# DATA FOR THIS EXERCISE

##########

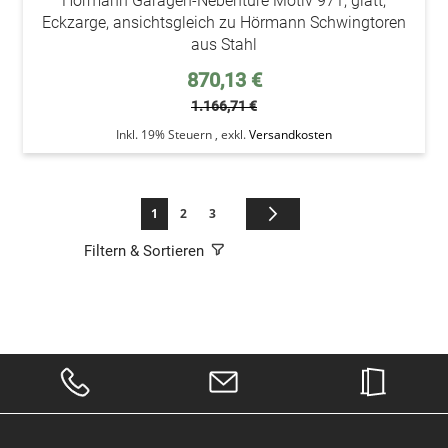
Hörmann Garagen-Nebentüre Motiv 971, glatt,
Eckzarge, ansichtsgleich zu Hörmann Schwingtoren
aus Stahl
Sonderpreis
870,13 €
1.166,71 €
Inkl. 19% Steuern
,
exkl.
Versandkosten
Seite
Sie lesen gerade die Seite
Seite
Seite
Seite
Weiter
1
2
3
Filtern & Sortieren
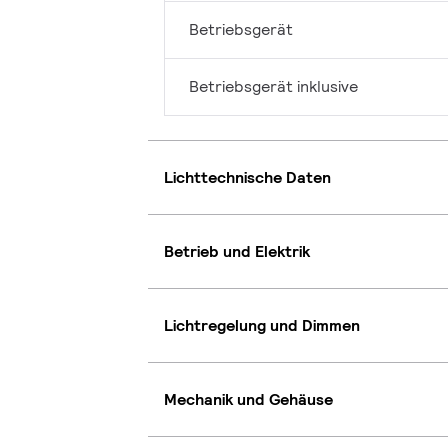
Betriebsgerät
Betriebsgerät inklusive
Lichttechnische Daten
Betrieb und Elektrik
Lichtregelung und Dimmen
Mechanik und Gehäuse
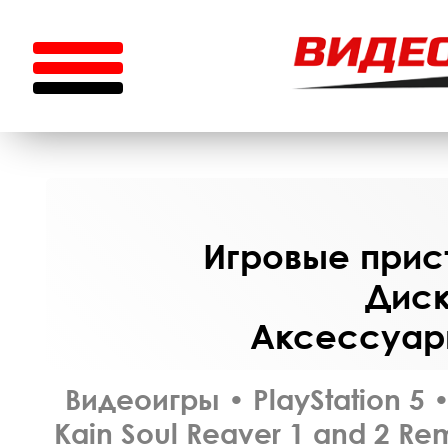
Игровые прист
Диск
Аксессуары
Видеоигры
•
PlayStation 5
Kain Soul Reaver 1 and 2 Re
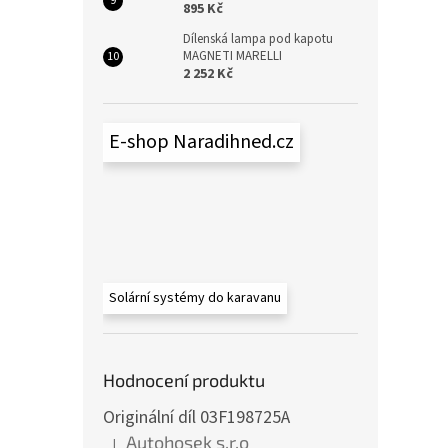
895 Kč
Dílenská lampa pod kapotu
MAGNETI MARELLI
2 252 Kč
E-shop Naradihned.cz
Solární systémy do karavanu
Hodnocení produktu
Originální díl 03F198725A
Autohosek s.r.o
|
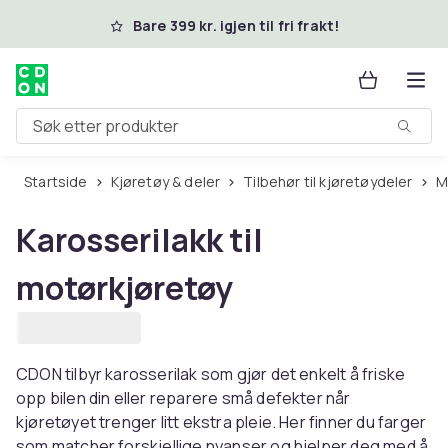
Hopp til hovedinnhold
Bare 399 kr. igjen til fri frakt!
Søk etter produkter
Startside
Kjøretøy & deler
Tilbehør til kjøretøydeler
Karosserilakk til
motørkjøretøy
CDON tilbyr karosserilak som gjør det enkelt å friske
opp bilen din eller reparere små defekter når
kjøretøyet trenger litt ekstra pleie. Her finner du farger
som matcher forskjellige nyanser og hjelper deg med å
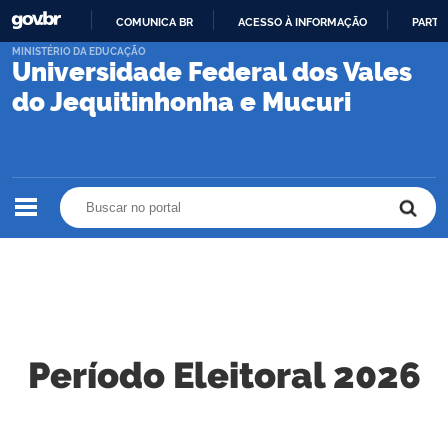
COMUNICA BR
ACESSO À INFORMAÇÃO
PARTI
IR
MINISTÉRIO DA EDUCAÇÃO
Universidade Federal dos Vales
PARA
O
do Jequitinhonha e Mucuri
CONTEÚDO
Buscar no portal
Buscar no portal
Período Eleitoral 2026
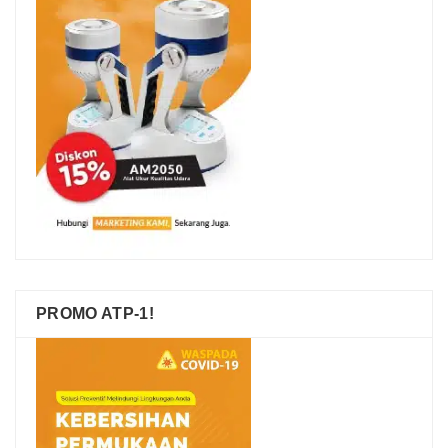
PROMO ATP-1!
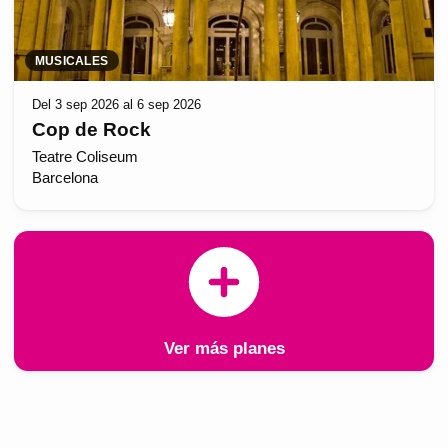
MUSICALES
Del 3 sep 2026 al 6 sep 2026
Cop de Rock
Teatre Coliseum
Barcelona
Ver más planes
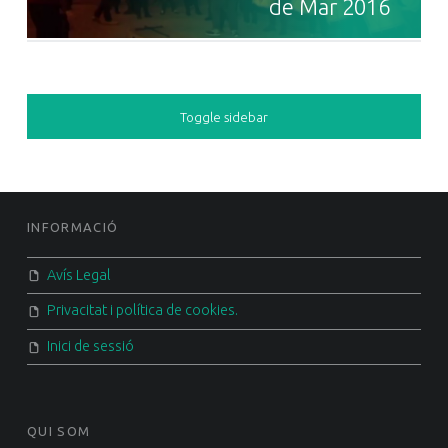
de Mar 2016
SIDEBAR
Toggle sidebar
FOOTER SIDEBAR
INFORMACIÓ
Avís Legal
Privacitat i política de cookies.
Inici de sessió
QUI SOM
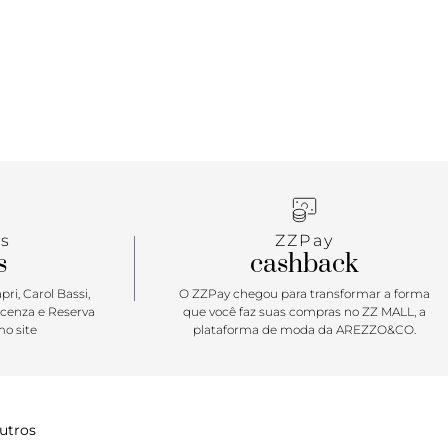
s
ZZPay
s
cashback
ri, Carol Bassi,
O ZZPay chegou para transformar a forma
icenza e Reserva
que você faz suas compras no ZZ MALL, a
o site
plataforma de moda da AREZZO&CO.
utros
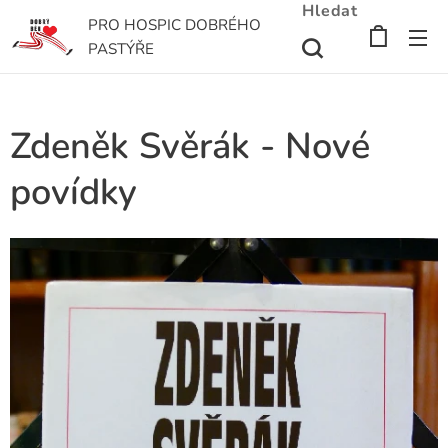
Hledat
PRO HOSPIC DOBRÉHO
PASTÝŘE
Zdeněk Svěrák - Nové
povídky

##########

# ASSIGNMENT
Take the material above from the line bearing "Lichtregelung und Dimmen" through the line bearing "Universidade Federal dos Vales" and write it out exactly, both end lines included. Pictures stay out.

# TASK ANSWER
Lichtregelung und Dimmen
Mechanik und Gehäuse
Игровые прист
Диск
Аксессуары
Видеоигры
•
PlayStation 5
Kain Soul Reaver 1 and 2 Re
895 Kč
Dílenská lampa pod kapotu
MAGNETI MARELLI
2 252 Kč
E-shop Naradihned.cz
Solární systémy do karavanu
Hodnocení produktu
Originální díl 03F198725A
Autohosek s.r.o
|
Hopp til hovedinnhold
Bare 399 kr. igjen til fri frakt!
Søk etter produkter
Startside
Kjøretøy & deler
Tilbehør til kjøretøydeler
Karosserilakk til
motørkjøretøy
CDON tilbyr karosserilak som gjør det enkelt å friske
opp bilen din eller reparere små defekter når
kjøretøyet trenger litt ekstra pleie. Her finner du farger
som matcher forskjellige nyanser og hjelper deg med å
COMUNICA BR
ACESSO À INFORMAÇÃO
PARTI
IR
MINISTÉRIO DA EDUCAÇÃO
Universidade Federal dos Vales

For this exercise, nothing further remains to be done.